**TASK INSTRUCTIONS**
Set down precisely the lines from the line with "right knee: (125, 249)" through the end of the material, inclusive, and no pictures.

**EXTRACTED MATERIAL**
===============
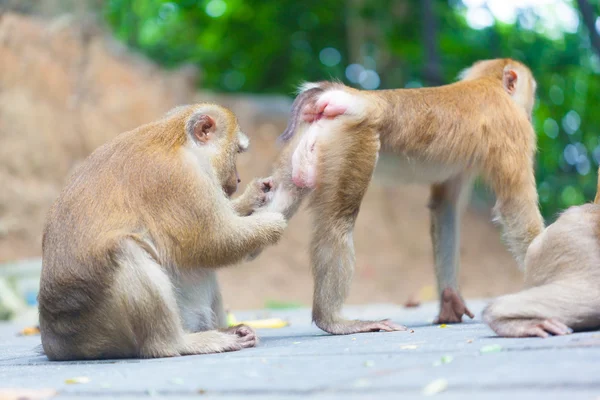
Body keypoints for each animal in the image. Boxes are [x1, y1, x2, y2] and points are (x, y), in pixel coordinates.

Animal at [38, 102, 288, 360]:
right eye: (237, 151)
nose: (237, 179)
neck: (178, 140)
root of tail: (56, 342)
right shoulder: (182, 178)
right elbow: (213, 242)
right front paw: (272, 224)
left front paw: (253, 196)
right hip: (100, 330)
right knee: (125, 249)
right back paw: (177, 343)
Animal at [258, 58, 544, 334]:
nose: (530, 112)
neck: (488, 82)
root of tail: (353, 97)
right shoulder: (513, 128)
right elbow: (515, 206)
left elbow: (445, 207)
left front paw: (450, 299)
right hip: (354, 138)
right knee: (337, 222)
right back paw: (333, 321)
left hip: (307, 140)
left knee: (279, 203)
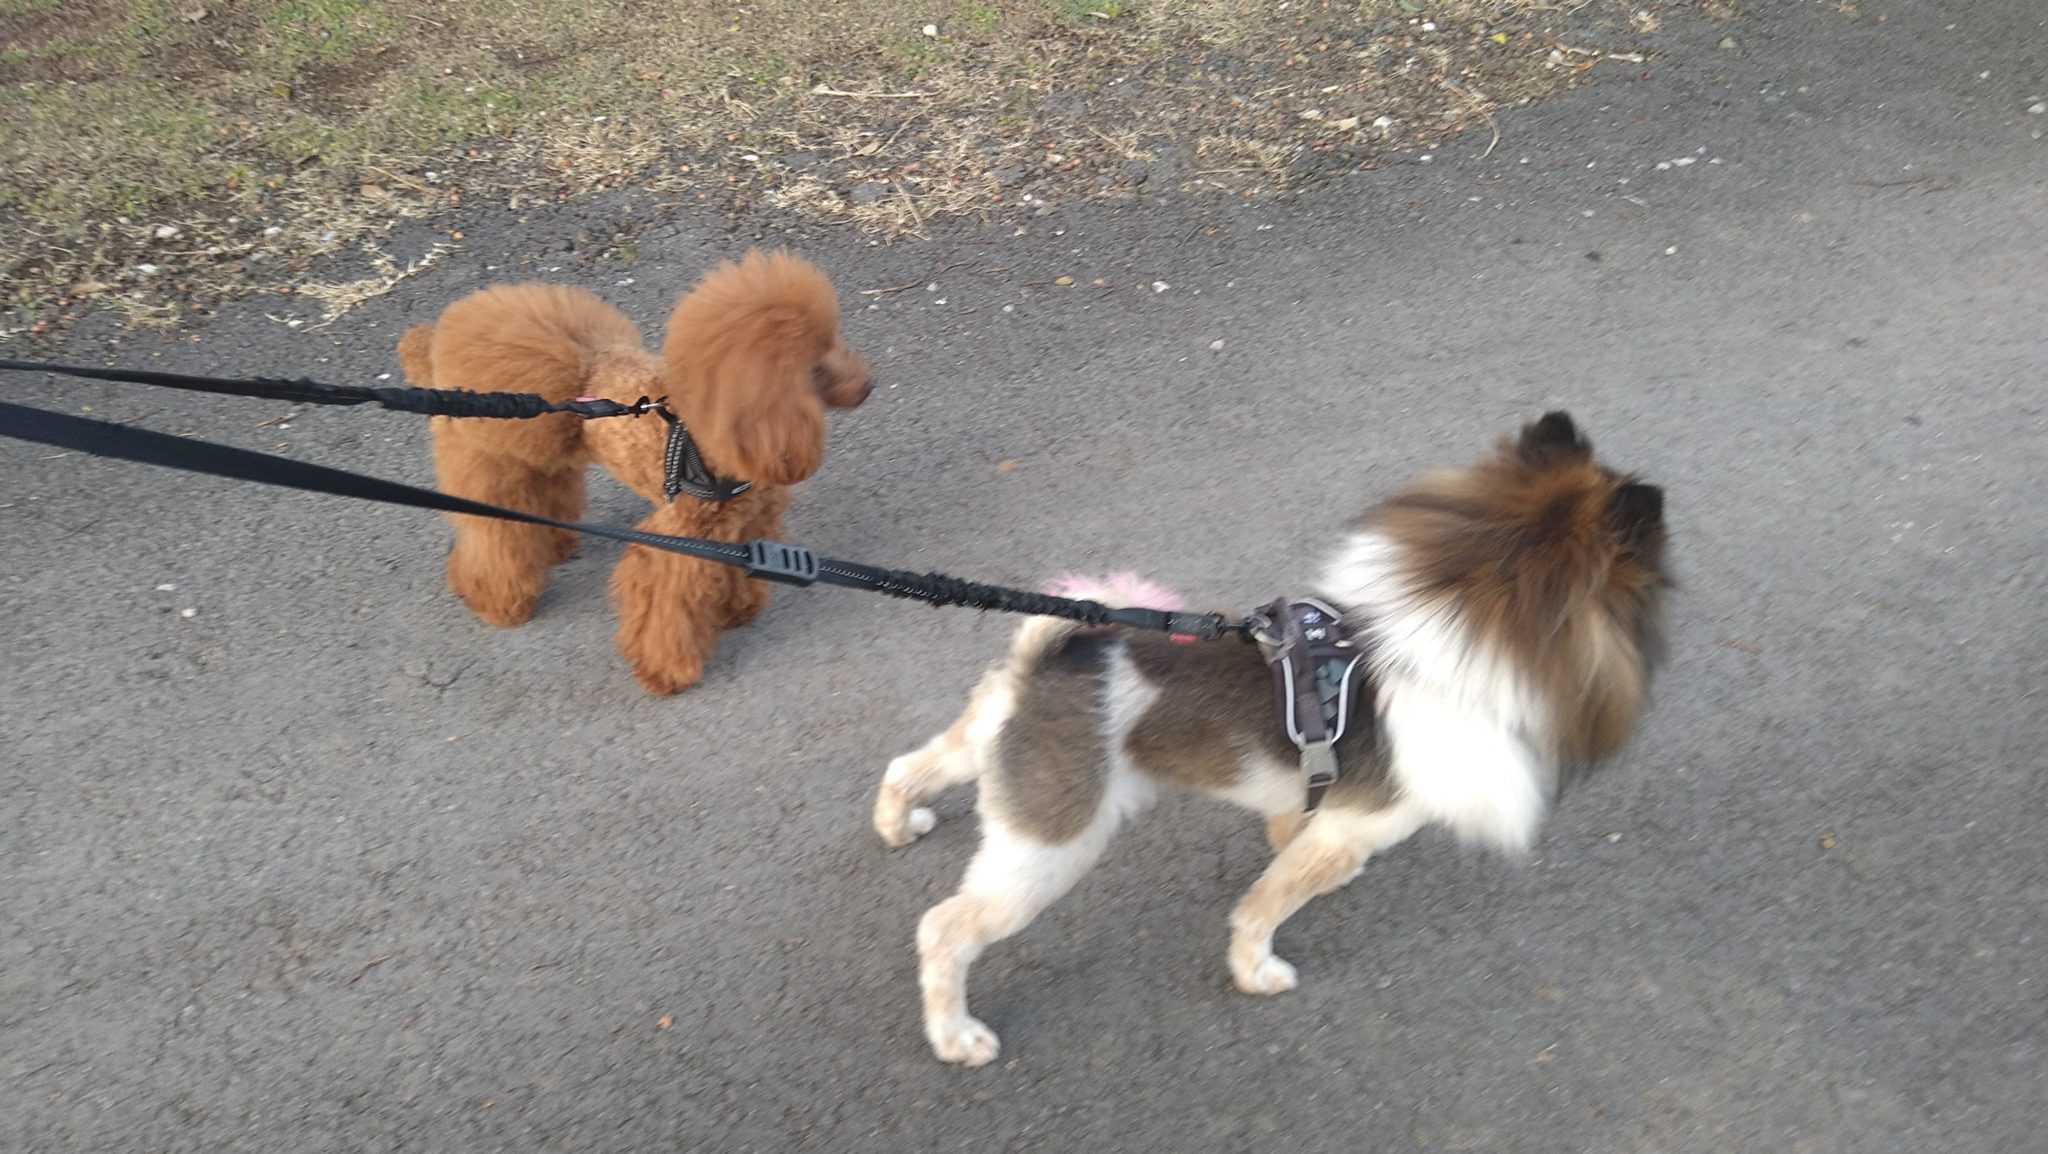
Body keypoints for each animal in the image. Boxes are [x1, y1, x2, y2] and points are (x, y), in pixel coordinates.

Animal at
===============
**SOLUTION TO THIS EXERCISE**
right knee: (125, 249)
right back paw: (177, 343)
Animal at [258, 58, 544, 334]:
nose: (530, 112)
neck: (488, 82)
root of tail: (353, 97)
right shoulder: (513, 128)
right elbow: (515, 206)
left elbow: (445, 207)
left front paw: (450, 299)
right hip: (354, 138)
right knee: (337, 222)
right back paw: (333, 321)
left hip: (307, 140)
left knee: (279, 203)
Body keypoints for each animal in the image. Boxes are [x1, y1, x2, y2] and points are (x, y), in pixel coordinates.

Animal at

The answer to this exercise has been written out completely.